Toni Leslie-James’s costumes are appealingly unshowy, stressing the down-market existence of most of the characters, and Donald Holder’s lighting ably goes all fiery and dramatic as the rioting crowds lay waste to the Five Points. Jon Weston’s sound design, while too loud (what isn’t these days), at least leaves most of the lyrics audible, and Wendall K. Harrington does his usual fine projection work. All right, Paradise Square takes itself too seriously, seldom allowing for moments of levity or repose, and almost every song is a Statement, when we could use an occasional divertissement (but much of Howland’s music is genuinely tuneful, and apt to the moment).
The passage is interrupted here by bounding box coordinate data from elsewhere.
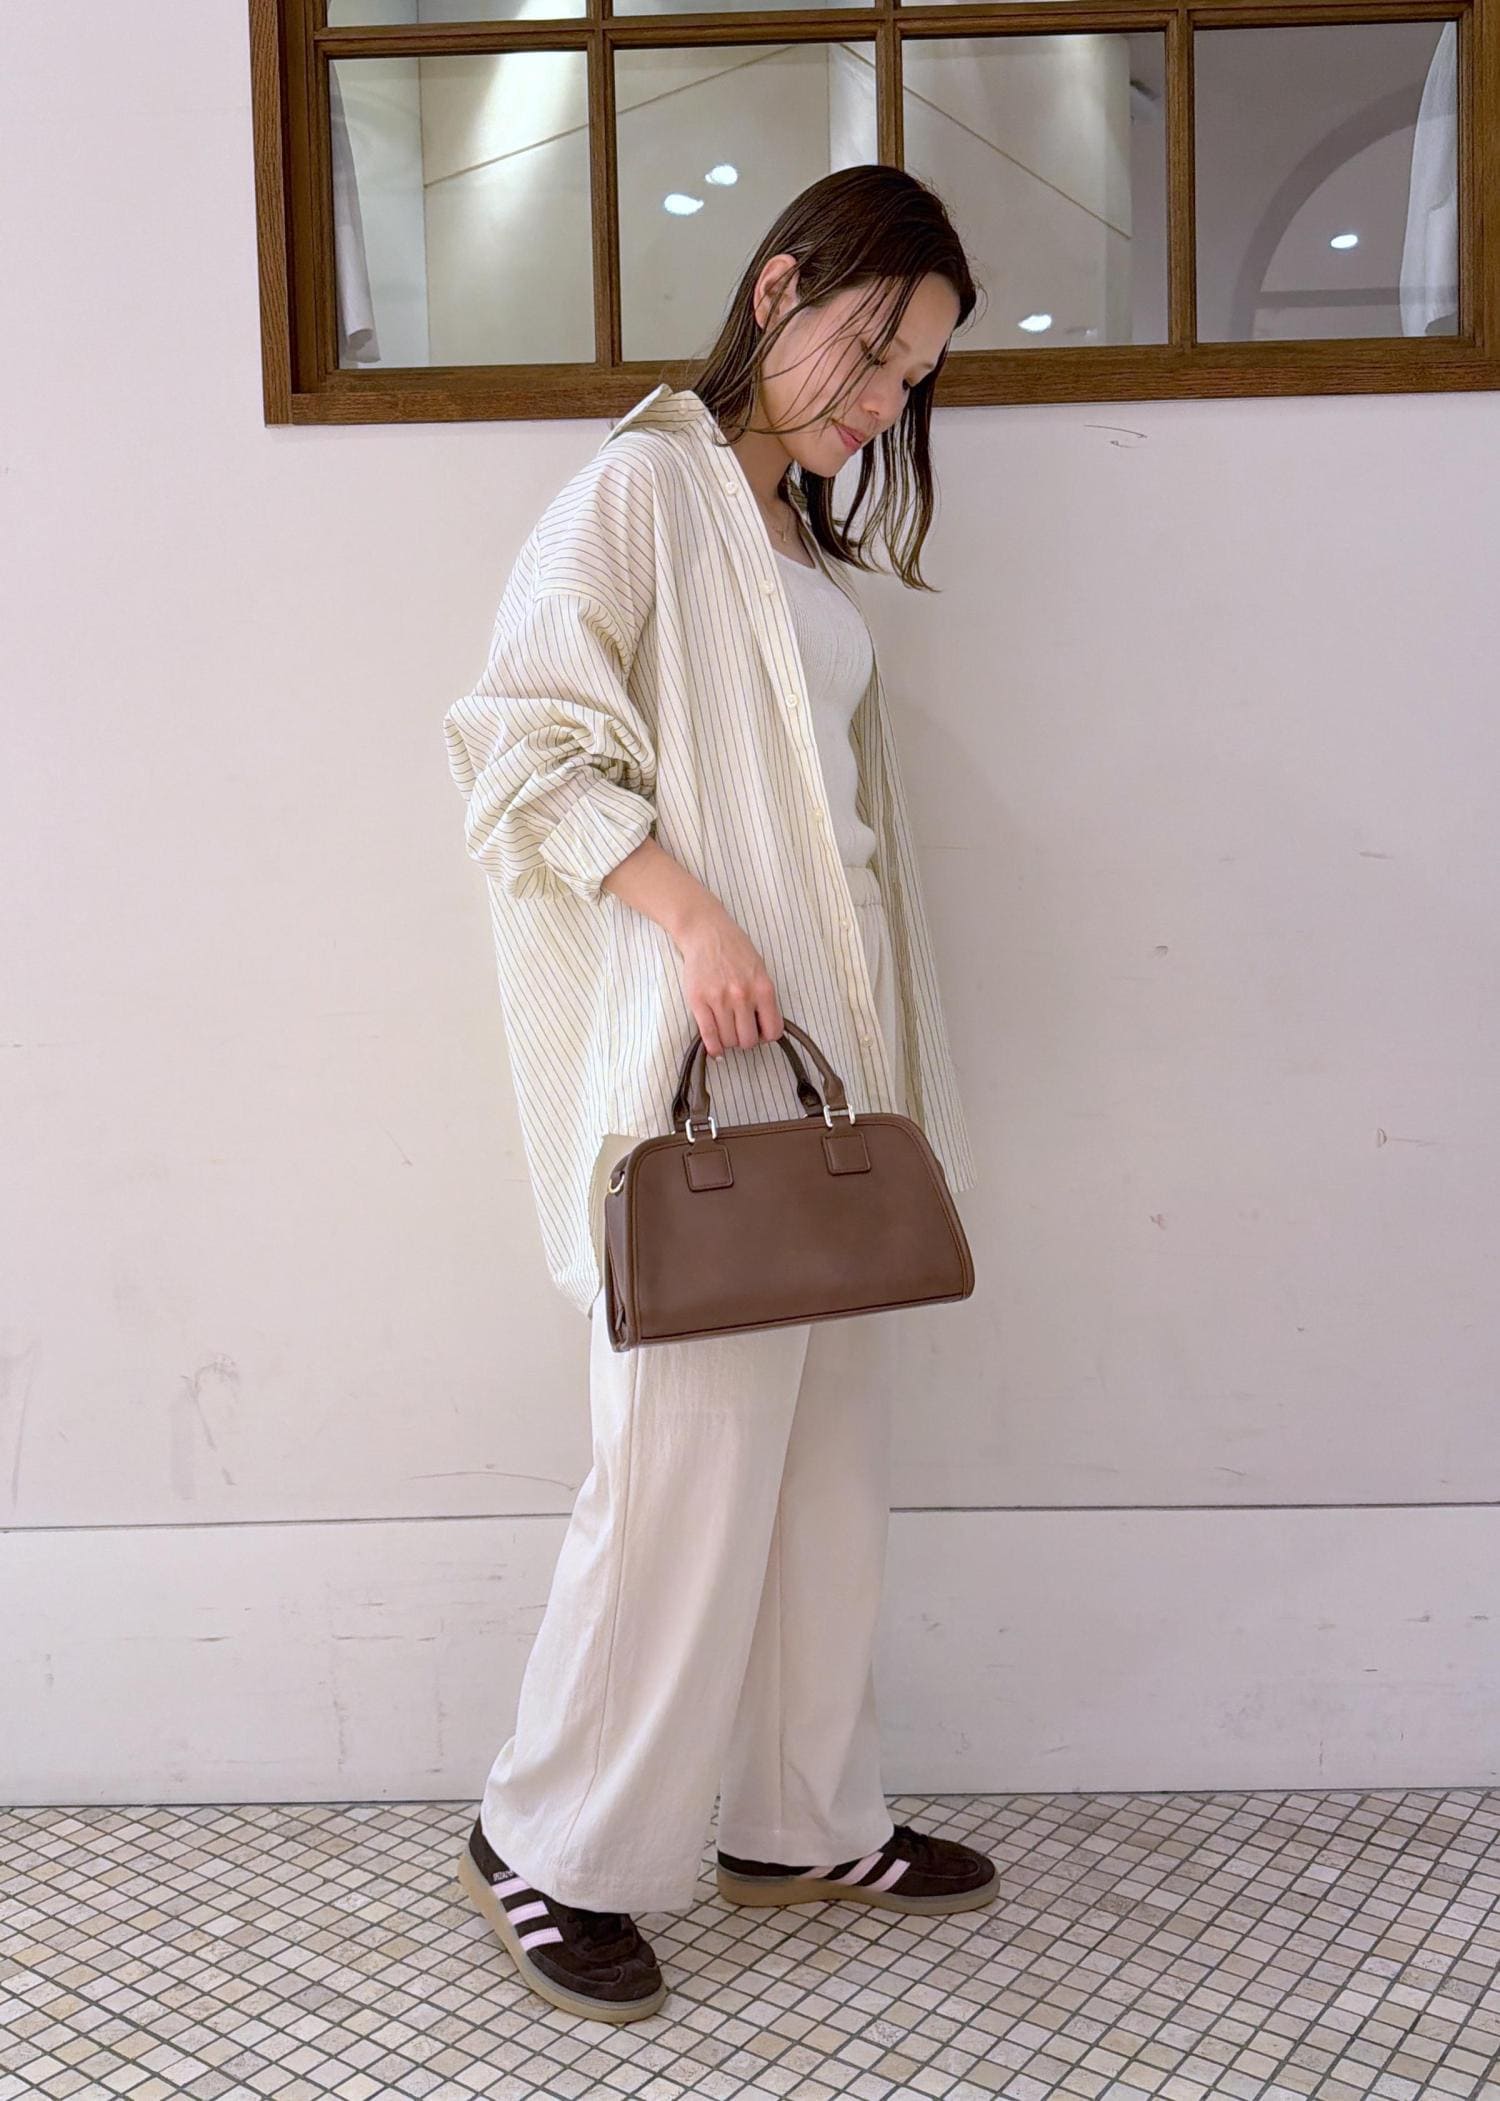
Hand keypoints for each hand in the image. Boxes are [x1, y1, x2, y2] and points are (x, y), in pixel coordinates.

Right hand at [674, 906, 784, 1058]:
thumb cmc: (735, 950)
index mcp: (762, 988)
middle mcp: (742, 996)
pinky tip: (716, 1049)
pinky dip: (714, 1047)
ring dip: (729, 1041)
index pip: (772, 1030)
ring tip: (727, 1031)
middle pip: (748, 1040)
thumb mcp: (760, 970)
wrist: (707, 932)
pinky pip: (709, 1035)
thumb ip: (763, 998)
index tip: (760, 1032)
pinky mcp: (698, 1001)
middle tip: (740, 1031)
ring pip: (729, 1040)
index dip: (766, 1036)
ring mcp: (719, 999)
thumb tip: (764, 1028)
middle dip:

Virtually every solo or duet is buttressed by the ensemble sneaking up behind to trill “woo woo woo,” a staging cliché that had largely disappeared by the ’50s. The characters don’t run deep, and the dialogue sometimes steps out of period—“scared shitless” in the Civil War, really? But let’s accept the sundry shortcomings and celebrate Paradise Square’s considerable achievements: It has something to say; it says it forcefully, if with a lack of nuance; and it’s a great big new original American musical, something we’ve been hungering for, and an entertaining one, with an absolutely dynamite cast. It probably doesn’t get said much these days, so here you have it: Thank you, Garth Drabinsky.

Paradise Square
Broadway musical
Playing at the Ethel Barrymore Theatre, 234 W. 47th St.